:: Work required ::
A line qualifies if it holds the string "text". Copy every qualifying line from the records.

[Page segmentation data]
====================
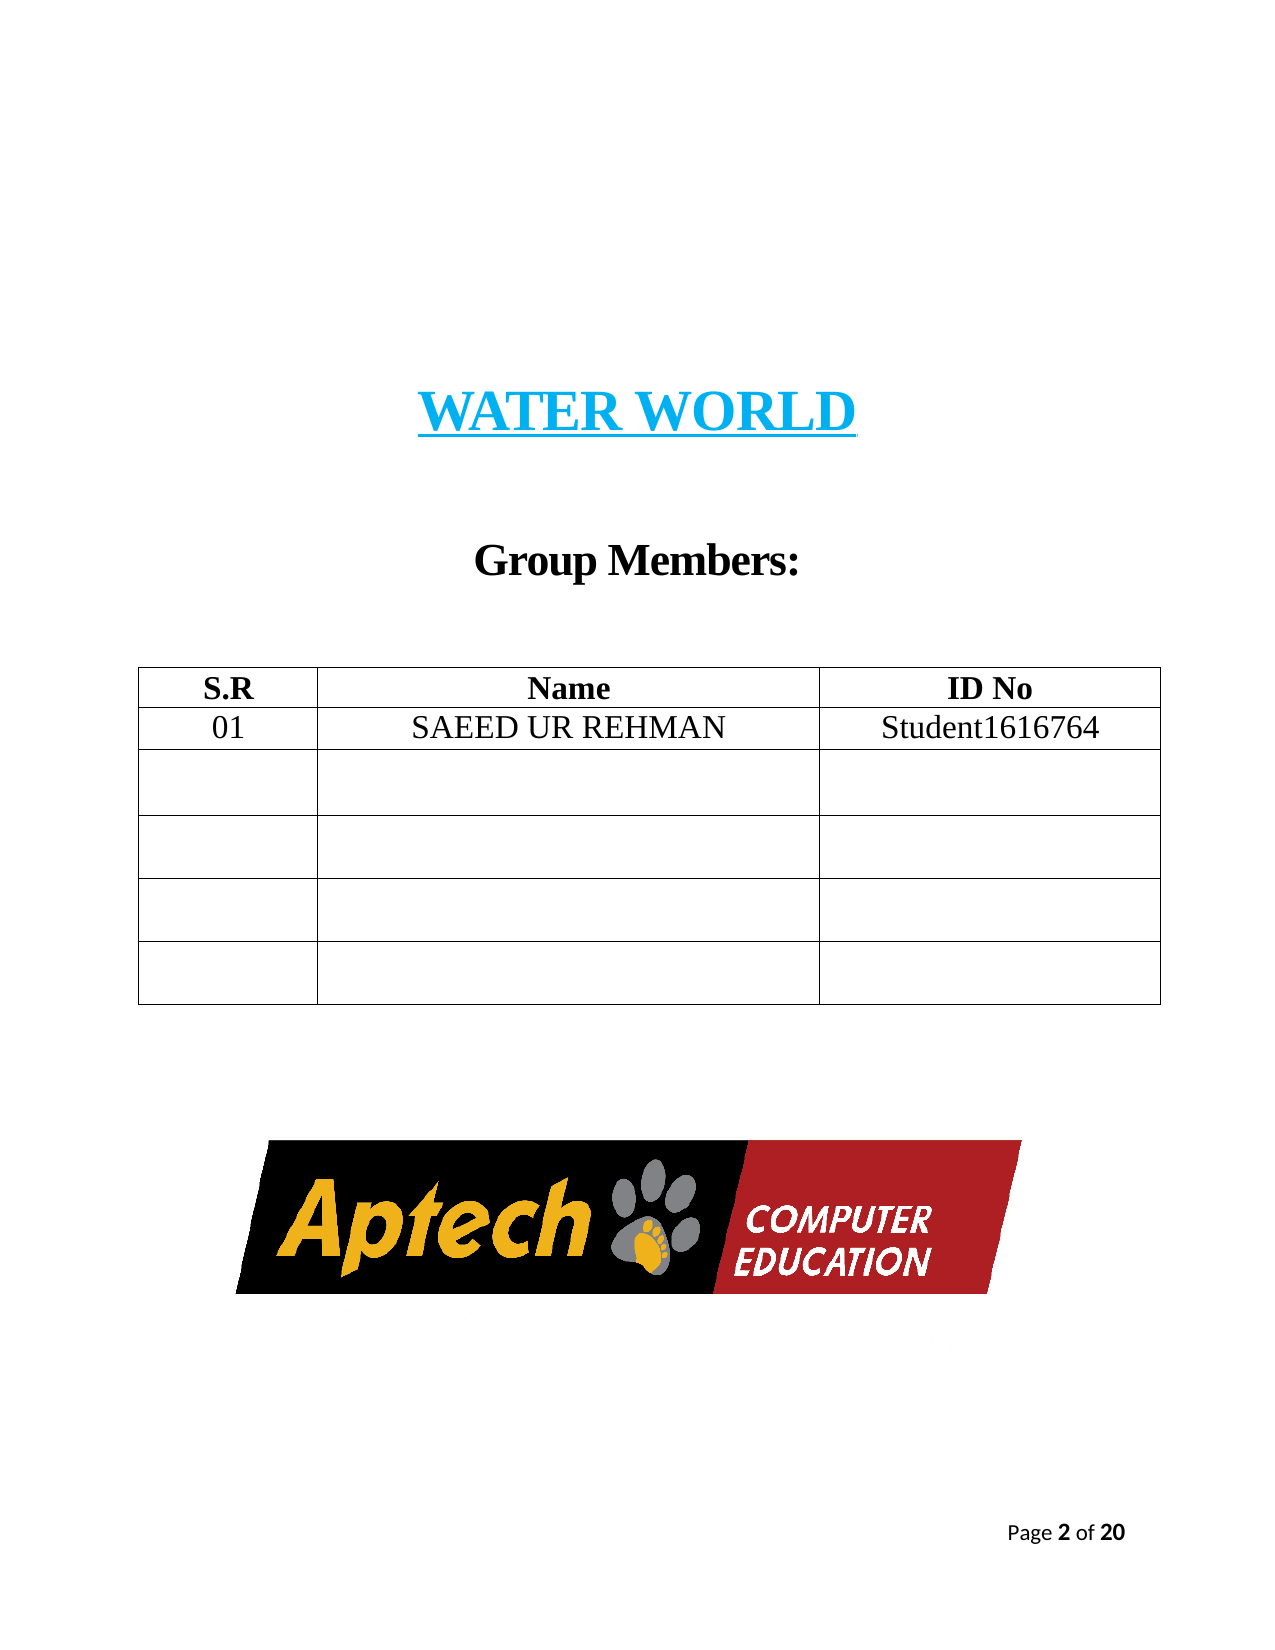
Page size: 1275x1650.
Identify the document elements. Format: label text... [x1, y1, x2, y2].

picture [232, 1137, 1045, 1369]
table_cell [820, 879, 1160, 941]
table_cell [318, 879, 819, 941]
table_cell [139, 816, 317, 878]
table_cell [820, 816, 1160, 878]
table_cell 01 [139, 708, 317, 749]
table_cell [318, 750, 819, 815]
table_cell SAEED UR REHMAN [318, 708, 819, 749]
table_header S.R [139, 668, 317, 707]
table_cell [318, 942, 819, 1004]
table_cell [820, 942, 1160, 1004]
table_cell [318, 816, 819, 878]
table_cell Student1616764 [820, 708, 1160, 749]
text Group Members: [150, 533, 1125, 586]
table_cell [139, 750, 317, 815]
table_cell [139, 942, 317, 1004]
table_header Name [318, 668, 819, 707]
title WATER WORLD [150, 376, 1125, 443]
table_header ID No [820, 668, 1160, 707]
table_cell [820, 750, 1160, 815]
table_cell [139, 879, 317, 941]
====================
:: Written reply ::
Identify the document elements. Format: label text... [x1, y1, x2, y2].
text Group Members: [150, 533, 1125, 586]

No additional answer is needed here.